As the SACP we are part of the struggles against job losses as well as pat of genuine efforts to create jobs in our country. A loss of a job means poverty, as a job is the only means of livelihood for millions of our people. It is for this reason that we reject the insinuation that workers’ struggles against job losses is selfishness and shortsightedness of the labour movement. Workers are being asked to do the impossible. To watch their jobs being destroyed so that they will then get credit for not being selfish. Who in his or her right mind will allow himself/herself to be thrown into poverty so that they are given credit as patriotic?
We are also concerned that much as these job losses affect all of us, but it is women who are affected most. They are the ones who occupy the most vulnerable positions, which are low paying and tend to be casualised and outsourced. It is also women who have to tender after the sick, the unemployed and starving children. Therefore for us the struggle against job losses and for job creation is a struggle for gender equality and women’s emancipation.
Of serious concern to us as the SACP is the fact it is black workers who are bearing the brunt of joblessness and unemployment.

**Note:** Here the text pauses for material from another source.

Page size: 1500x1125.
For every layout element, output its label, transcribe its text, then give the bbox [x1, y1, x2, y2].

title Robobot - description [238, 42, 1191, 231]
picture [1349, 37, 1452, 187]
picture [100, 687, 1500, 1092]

This simply means that we cannot really talk of eradicating racism in our country unless we defend the black working class and the poor, who constitute the overwhelming majority of the people of our land. Similarly this means that the national questions can never be resolved unless it is simultaneously tackled together with class inequalities and gender inequalities. The fundamental basis of racism in our country is the economic inequalities.
As part of this overall struggle and offensive by the working class, we need also to use this opportunity to build the SACP as a vanguard of the working class. We call upon workers to intensify the building of workplace structures of the SACP as well as ensure that the Party has strong residential branches. This is necessitated by the fact that we need to progressively transform these struggles against job losses into a struggle against capitalism and a struggle for socialism. It is only a socialist South Africa that will ultimately halt job losses and lay a firmer foundation for sustainable tackling of poverty.
We are also calling upon workers to strengthen their unions. Let us ensure that service to workers is provided on an ongoing basis and that workplace union structures are strengthened. We should not allow the labour movement to be weakened. Organised workers are the leading detachment of the working class as a whole. Let us also build worker unity more than ever before, and extend it across workers in all union federations.
Let us mobilise working class power for the deepening of the national democratic revolution and a working class led revolution.